Coding agents work in a loop: they read files, run commands, edit code and then check whether the task is done.
Claude Code /goals essentially adds a second layer to that loop. After a user defines a goal, Claude will continue to turn by turn, but an evaluator model comes in after every step to review and decide if the goal has been achieved.
The two model split
Orchestration platforms from all three vendors identified the same roadblock. But the way they approach these is different. OpenAI leaves the loop alone and lets the model decide when it’s done, but does let users tag on their own evaluators. For LangGraph and Google’s Agent Development Kit, independent evaluation is possible, but requires developers to define the critic node, write up the termination logic and configure observability.
Claude Code /goals sets the independent evaluator’s default, whether the user wants it to run longer or shorter. Basically, the developer sets the goal completion condition via a prompt. For example, /goal all tests in test/auth pass, and the lint step is clean. Claude Code then runs, and every time the agent attempts to end its work, the evaluation model, which is Haiku by default, will check against the condition loop. If the condition is not met, the agent keeps running. If the condition is met, then it logs the achieved condition to the agent conversation transcript and clears the goal. There are only two decisions the evaluator makes, which is why the smaller Haiku model works well, whether it’s done or not.
Claude Code makes this possible by separating the model that attempts to complete a task from the evaluator model that ensures the task is actually completed. This prevents the agent from mixing up what it’s already accomplished with what still needs to be done. With this method, Anthropic noted there’s no need for a third-party observability platform — though enterprises are free to continue using one alongside Claude Code — no need for a custom log, and less reliance on post-mortem reconstruction.

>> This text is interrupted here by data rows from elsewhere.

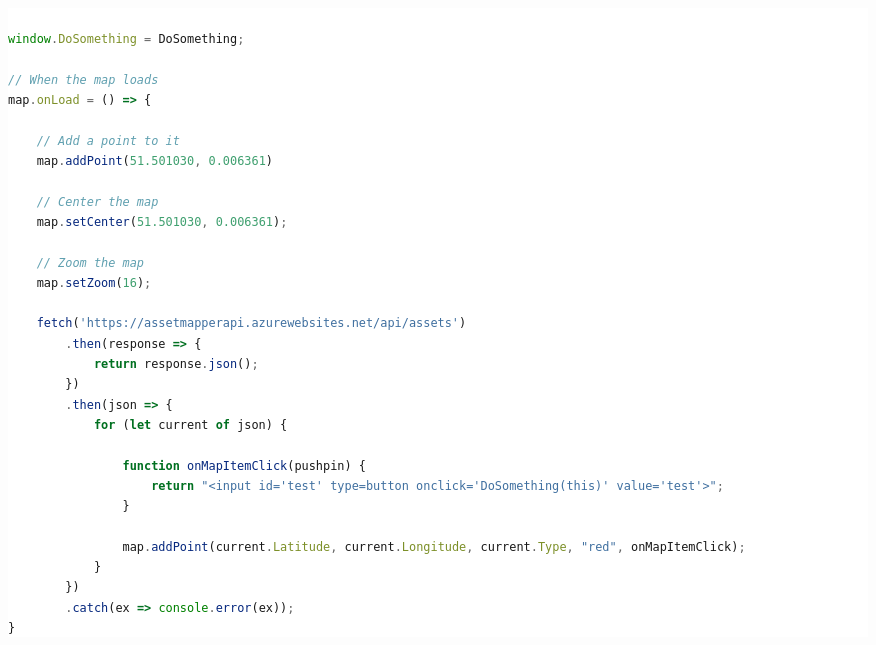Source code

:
 ```javascript

window.DoSomething = DoSomething;

// When the map loads
map.onLoad = () => {

    // Add a point to it
    map.addPoint(51.501030, 0.006361)

    // Center the map
    map.setCenter(51.501030, 0.006361);

    // Zoom the map
    map.setZoom(16);

    fetch('https://assetmapperapi.azurewebsites.net/api/assets')
        .then(response => {
            return response.json();
        })
        .then(json => {
            for (let current of json) {

                function onMapItemClick(pushpin) {
                    return "<input id='test' type=button onclick='DoSomething(this)' value='test'>";                    
                }

                map.addPoint(current.Latitude, current.Longitude, current.Type, "red", onMapItemClick);
            }
        })
        .catch(ex => console.error(ex));
}
```

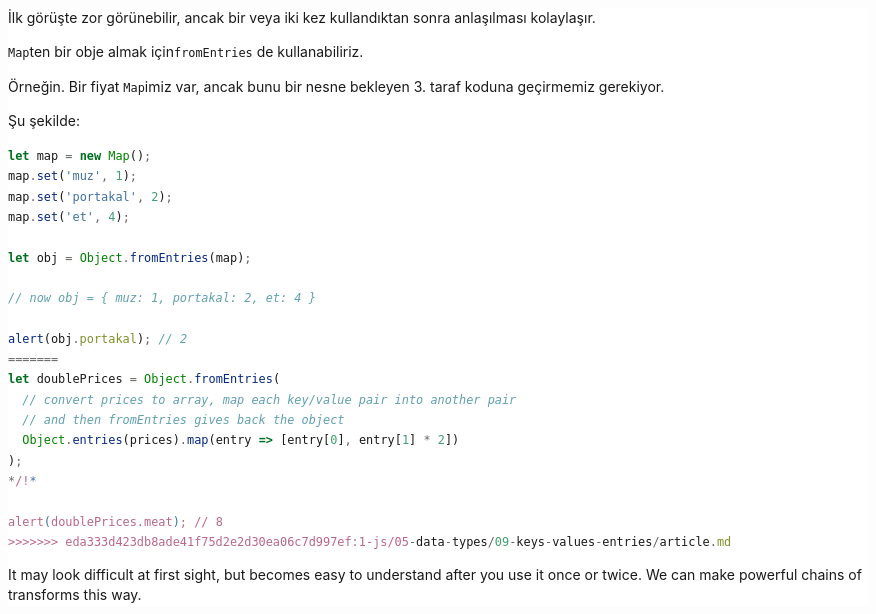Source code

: İlk görüşte zor görünebilir, ancak bir veya iki kez kullandıktan sonra anlaşılması kolaylaşır.

`Map`ten bir obje almak için`fromEntries` de kullanabiliriz.

Örneğin. Bir fiyat `Map`imiz var, ancak bunu bir nesne bekleyen 3. taraf koduna geçirmemiz gerekiyor.

Şu şekilde:

```js run
let map = new Map();
map.set('muz', 1);
map.set('portakal', 2);
map.set('et', 4);

let obj = Object.fromEntries(map);

// now obj = { muz: 1, portakal: 2, et: 4 }

alert(obj.portakal); // 2
=======
let doublePrices = Object.fromEntries(
  // convert prices to array, map each key/value pair into another pair
  // and then fromEntries gives back the object
  Object.entries(prices).map(entry => [entry[0], entry[1] * 2])
);
*/!*

alert(doublePrices.meat); // 8
>>>>>>> eda333d423db8ade41f75d2e2d30ea06c7d997ef:1-js/05-data-types/09-keys-values-entries/article.md
```

It may look difficult at first sight, but becomes easy to understand after you use it once or twice. We can make powerful chains of transforms this way.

Competitors like Google ADK support similar evaluation patterns. Google ADK deploys a LoopAgent, but developers have to architect that logic.
In its documentation, Anthropic said the most successful conditions usually have:
One measurable end state: a test result, a build exit code, a file count, an empty queue
A stated check: how Claude should prove it, such as “npm test exits 0” or “git status is clean.”
Constraints that matter: anything that must not change on the way there, such as “no other test file is modified”
Reliability in the loop
For enterprises already managing sprawling tool stacks, the appeal is a native evaluator that doesn’t add another system to maintain.
This is part of a broader trend in the agentic space, especially as the possibility of stateful, long-running and self-learning agents becomes more of a reality. Evaluator models, verification systems and other independent adjudication systems are starting to show up in reasoning systems and, in some cases, in coding agents like Devin or SWE-agent.
Sean Brownell, solutions director at Sprinklr, told VentureBeat in an email that there is interest in this kind of loop, where the task and judge are separate, but he feels there is nothing unique about Anthropic’s approach.
“Yes, the loop works. Separating the builder from the judge is sound design because, fundamentally, you can’t trust a model to judge its own homework. The model doing the work is the worst judge of whether it’s done,” Brownell said. “That being said, Anthropic isn’t first to market. The most interesting story here is that two of the world’s biggest AI labs shipped the same command just days apart, but each of them reached entirely different conclusions about who gets to declare ‘done.'”
Brownell said the loop works best “for deterministic work with a verifiable end-state like migrations, fixing broken test suites, clearing a backlog,” but for more nuanced tasks or those needing design judgment, a human making that decision is far more important.
Bringing that evaluator/task split to the agent-loop level shows that companies like Anthropic are pushing agents and orchestration further toward a more auditable, observable system.